Tuesday, September 21, 2010

Folly


In Anne Wysocki’s, “The Sticky Embrace of Beauty” we delve into the ideas of “beauty”. Wysocki argues for a different understanding of beauty, aesthetic, and form that is rooted in the particular rather than universal generalities and tenets that visual designers use for composing images and texts, universal rules that were developed first through Kant’s philosophy.

One of Wysocki’s arguments is how distant we as readers feel to the woman in the text Wysocki analyzes. The distant emotion is due to the fact that the person is in fact not a person. We see her as an “object or abstract body” (Wysocki, 157). Wysocki later states, “When women and other Others are subjected to this aesthetic formalizing, they are made distant, objects to be observed, not people to be lived with” (Wysocki, 168). My idea is to argue that in the context of such advertisements, covers, or visual texts found in The New Yorker or Vogue or any “hip” and “modern” text that is not the goal. Readers are not trying to find a soul or “people to live with”, and that is why Wysocki’s argument is weak. She is taking the images out of context. The context of such texts is to stimulate a chic, high fashion, or highly sophisticated tone.
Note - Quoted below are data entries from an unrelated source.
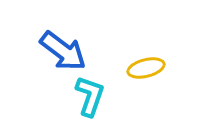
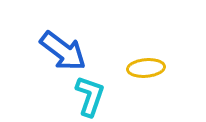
yellow ellipse: rotated 9 degrees clockwise
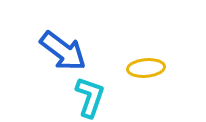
cyan L-shape: moved 1 px down
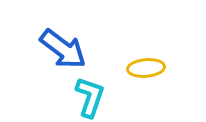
blue arrow: moved 2 px up
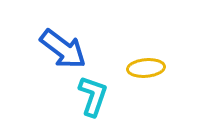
cyan L-shape: moved 3 px right, 1 px up
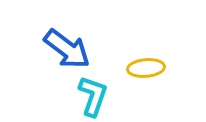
blue arrow: moved 4 px right
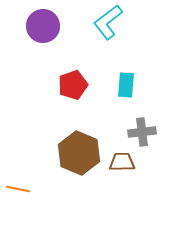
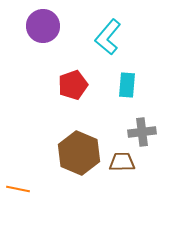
cyan L-shape: moved 15 px down; rotated 12 degrees counterclockwise
cyan rectangle: moved 1 px right
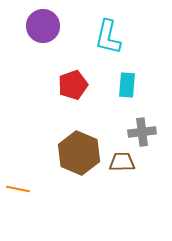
cyan L-shape: rotated 27 degrees counterclockwise
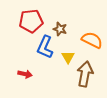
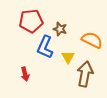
red arrow: rotated 64 degrees clockwise
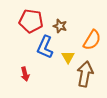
red pentagon: rotated 15 degrees clockwise
brown star: moved 3 px up
orange semicircle: rotated 95 degrees clockwise
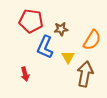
brown star: moved 1 px right, 3 px down; rotated 24 degrees counterclockwise
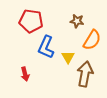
brown star: moved 16 px right, 8 px up; rotated 16 degrees clockwise
blue L-shape: moved 1 px right
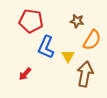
yellow triangle: moved 1 px up
red arrow: rotated 56 degrees clockwise
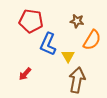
blue L-shape: moved 2 px right, 3 px up
brown arrow: moved 8 px left, 6 px down
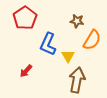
red pentagon: moved 6 px left, 3 px up; rotated 30 degrees clockwise
red arrow: moved 1 px right, 3 px up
A huge reason why this interests me is because I am an active reader of magazines and have never “felt” the anger described by Wysocki, because it would be foolish to expect that. It would be folly on my part to flip through visual texts today and expect to see an overweight woman in a bikini selling lotion, or for me to see an acne faced girl on the cover. I have never felt that because that is bringing emotion where it does not belong. You cannot expect to walk into Burger King and get organic fruits and vegetables; just as you cannot expect to open The New Yorker, Vogue, Time, or Vanity Fair to see in visual texts someone that is not distantly beautiful but looks just like your gap toothed sister.
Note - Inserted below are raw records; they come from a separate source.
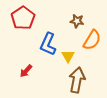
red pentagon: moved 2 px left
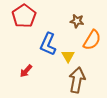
red pentagon: moved 1 px right, 2 px up
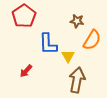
blue L-shape: rotated 25 degrees counterclockwise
Wysocki also argues that we do not focus enough on the “strangeness” in beauty. That we should look to make “objects unfamiliar” (Wysocki, 171). The problem with these statements is that some of the most strange and unfamiliar beauties are found in texts such as The New Yorker or Vogue. Tell me, is it more common and familiar to see an overweight, poorly dressed, bleach blond haired woman walking down the street next to you today, or a 6’1 green eyed, bone thin, wheat blond haired woman? The women portrayed in specifically Vogue for example completely dissipates Wysocki’s argument towards the particular. In such contexts as Vogue we are not supposed to focus on the soul of the woman. Who opens up a magazine and thinks, “Man, I hope I see someone who looks like my Mother in here so that I actually feel something towards the model instead of feeling distant from her.”? The main purpose of my argument will be that Wysocki and others who feel the same way cannot expect to buy organic food from Burger King nor can they expect to see women in magazines or visual texts as someone they know, but someone who truly is unfamiliar.